A study in King County, Wash., showed that it cost $1.1 million to serve 20 seriously mentally ill patients who were repeatedly jailed, hospitalized or admitted to crisis centers over a one-year period. That's about $55,000 per person.

Compare that with $20,000, the annual cost to care for a mentally ill individual in the community, according to the Criminal Justice/Mental Health Consensus Project.

On top of that, Stapley said taxpayers end up paying double because ValueOptions receives a fixed amount for every client whether they're in jail or not.

Under Arizona law, the state has responsibility for making sure more than 70,000 mentally ill people receive services that include counseling, medication and housing. The state contracts with ValueOptions to provide services.

"Every person who's booked into jail who is an SMI (seriously mentally ill) client of theirs, ValueOptions, they get paid, but it doesn't cost them anything," he said. "Because it's costing the taxpayers. We're paying double."

The solutions

Maricopa County's new task force, the County Commission on Justice System Intervention for the Serious Mentally Ill, will meet for the first time next week.

◆ WHAT TO DO
Copy the part of the article on mental health costs that begins with "Compare that with" and ends after "to provide services.", word for word. The records that follow are separate material with no connection to the article on mental health costs.

[Camera intrinsics and pose data]
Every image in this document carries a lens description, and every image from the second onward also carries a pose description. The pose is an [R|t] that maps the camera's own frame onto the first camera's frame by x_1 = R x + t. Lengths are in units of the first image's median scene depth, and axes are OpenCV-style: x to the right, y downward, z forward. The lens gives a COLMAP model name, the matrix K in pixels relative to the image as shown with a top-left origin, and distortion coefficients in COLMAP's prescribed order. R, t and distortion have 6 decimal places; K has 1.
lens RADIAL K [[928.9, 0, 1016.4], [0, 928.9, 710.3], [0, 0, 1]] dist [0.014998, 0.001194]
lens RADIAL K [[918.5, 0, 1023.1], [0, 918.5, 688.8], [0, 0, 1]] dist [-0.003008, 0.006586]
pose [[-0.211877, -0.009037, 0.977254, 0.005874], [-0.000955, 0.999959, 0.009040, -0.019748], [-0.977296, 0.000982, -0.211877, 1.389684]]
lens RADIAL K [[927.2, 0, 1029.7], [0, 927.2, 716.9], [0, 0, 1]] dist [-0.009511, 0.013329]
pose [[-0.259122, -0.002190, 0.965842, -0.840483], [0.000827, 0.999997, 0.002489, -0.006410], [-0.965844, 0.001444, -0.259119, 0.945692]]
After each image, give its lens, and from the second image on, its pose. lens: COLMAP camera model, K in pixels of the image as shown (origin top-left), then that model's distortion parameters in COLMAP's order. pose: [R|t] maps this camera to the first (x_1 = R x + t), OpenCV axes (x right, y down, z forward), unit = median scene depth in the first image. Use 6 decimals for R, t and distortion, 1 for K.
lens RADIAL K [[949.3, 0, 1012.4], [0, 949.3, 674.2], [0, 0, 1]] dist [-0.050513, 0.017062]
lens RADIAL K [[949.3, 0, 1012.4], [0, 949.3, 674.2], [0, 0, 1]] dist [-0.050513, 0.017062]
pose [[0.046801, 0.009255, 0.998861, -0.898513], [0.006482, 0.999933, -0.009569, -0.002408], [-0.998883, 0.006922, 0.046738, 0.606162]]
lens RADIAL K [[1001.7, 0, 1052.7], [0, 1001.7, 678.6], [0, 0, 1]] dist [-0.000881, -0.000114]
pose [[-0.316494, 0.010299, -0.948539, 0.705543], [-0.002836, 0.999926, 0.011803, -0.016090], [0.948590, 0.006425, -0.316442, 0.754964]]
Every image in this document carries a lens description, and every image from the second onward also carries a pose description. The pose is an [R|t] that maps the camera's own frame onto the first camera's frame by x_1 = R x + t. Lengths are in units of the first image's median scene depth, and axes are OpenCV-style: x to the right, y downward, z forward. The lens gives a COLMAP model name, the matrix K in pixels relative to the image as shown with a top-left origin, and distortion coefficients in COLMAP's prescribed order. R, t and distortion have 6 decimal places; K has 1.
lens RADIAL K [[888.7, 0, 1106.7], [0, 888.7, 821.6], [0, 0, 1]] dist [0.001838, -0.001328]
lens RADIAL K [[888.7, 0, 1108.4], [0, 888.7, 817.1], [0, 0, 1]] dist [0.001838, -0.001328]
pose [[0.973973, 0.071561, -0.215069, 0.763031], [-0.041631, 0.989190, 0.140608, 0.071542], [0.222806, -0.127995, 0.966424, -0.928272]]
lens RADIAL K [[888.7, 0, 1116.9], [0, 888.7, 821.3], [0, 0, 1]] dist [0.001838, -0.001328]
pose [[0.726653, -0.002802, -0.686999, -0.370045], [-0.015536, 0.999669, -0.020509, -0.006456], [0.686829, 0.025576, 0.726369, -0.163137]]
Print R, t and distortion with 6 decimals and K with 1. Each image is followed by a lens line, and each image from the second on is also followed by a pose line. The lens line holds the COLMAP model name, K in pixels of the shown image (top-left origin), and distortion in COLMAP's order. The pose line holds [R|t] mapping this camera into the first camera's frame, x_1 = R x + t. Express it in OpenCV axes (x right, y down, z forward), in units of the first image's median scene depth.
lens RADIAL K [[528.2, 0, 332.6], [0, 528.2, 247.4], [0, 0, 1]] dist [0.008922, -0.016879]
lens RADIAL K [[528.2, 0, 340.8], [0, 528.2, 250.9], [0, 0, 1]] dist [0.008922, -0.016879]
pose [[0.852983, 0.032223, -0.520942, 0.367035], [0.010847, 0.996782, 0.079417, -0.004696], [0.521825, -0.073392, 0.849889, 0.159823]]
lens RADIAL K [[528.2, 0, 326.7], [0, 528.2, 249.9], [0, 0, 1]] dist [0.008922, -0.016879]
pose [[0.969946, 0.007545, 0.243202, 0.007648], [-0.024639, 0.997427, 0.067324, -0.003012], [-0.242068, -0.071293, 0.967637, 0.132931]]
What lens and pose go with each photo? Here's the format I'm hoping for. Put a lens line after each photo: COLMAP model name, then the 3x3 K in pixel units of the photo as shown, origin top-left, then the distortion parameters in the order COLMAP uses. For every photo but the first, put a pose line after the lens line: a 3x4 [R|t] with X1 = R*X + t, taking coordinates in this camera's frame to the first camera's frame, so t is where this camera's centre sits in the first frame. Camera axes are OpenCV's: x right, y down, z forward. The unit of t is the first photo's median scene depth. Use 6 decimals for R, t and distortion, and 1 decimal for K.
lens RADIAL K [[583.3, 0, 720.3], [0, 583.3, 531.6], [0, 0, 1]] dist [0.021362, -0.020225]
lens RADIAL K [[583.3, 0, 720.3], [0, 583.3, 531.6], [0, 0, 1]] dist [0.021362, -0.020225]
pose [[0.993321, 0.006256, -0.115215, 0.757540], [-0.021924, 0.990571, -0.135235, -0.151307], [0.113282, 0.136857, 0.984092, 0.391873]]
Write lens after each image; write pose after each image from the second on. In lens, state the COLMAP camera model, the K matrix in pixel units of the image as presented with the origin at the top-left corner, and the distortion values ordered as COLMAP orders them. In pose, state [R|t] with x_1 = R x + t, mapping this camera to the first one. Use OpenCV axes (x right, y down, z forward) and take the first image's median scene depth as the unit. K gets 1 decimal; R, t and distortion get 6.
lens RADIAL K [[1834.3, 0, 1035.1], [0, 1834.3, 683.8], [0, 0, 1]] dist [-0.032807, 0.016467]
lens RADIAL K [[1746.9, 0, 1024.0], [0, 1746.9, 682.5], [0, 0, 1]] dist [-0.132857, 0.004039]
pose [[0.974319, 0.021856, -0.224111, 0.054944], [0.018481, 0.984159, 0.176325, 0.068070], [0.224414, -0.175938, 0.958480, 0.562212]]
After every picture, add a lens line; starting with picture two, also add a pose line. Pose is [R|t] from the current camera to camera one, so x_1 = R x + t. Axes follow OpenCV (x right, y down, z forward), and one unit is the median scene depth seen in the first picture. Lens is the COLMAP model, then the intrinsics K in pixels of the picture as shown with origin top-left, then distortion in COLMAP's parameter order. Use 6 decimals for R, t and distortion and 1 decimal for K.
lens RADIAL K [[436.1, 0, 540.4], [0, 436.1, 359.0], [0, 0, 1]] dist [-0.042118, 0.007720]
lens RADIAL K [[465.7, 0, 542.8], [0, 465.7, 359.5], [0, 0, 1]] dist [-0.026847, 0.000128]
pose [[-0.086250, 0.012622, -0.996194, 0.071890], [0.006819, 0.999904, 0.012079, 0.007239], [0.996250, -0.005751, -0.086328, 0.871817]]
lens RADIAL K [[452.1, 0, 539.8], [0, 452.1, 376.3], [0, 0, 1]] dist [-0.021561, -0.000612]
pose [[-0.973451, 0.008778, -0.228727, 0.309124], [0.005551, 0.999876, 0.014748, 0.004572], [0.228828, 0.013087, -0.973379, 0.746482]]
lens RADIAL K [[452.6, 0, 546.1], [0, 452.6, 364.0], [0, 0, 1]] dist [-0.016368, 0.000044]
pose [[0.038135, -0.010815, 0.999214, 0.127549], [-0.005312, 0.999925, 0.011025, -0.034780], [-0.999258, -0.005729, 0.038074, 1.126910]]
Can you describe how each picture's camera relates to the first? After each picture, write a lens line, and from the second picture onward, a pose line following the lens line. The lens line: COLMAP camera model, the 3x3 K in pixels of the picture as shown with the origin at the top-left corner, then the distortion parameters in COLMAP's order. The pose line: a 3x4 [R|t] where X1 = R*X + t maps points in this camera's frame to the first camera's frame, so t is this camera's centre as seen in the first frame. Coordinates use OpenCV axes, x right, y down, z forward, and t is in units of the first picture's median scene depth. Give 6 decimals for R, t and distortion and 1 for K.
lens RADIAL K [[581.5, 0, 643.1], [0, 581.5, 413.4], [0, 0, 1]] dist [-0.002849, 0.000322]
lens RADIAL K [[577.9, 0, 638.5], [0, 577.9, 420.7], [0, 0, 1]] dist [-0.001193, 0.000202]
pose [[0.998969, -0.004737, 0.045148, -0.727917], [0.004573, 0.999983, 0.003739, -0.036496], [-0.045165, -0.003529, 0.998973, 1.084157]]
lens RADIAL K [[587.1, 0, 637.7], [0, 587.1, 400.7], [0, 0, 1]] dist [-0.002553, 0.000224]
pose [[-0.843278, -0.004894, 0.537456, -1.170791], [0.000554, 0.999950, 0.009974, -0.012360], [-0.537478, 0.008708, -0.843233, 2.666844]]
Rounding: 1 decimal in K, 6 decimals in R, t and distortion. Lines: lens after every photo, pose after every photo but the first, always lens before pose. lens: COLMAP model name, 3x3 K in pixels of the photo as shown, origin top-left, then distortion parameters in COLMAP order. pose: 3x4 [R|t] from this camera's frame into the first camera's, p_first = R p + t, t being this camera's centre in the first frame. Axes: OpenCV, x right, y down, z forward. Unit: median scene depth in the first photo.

◆ ANSWER TO THIS TASK
Compare that with $20,000, the annual cost to care for a mentally ill individual in the community, according to the Criminal Justice/Mental Health Consensus Project.

On top of that, Stapley said taxpayers end up paying double because ValueOptions receives a fixed amount for every client whether they're in jail or not.

Under Arizona law, the state has responsibility for making sure more than 70,000 mentally ill people receive services that include counseling, medication and housing. The state contracts with ValueOptions to provide services.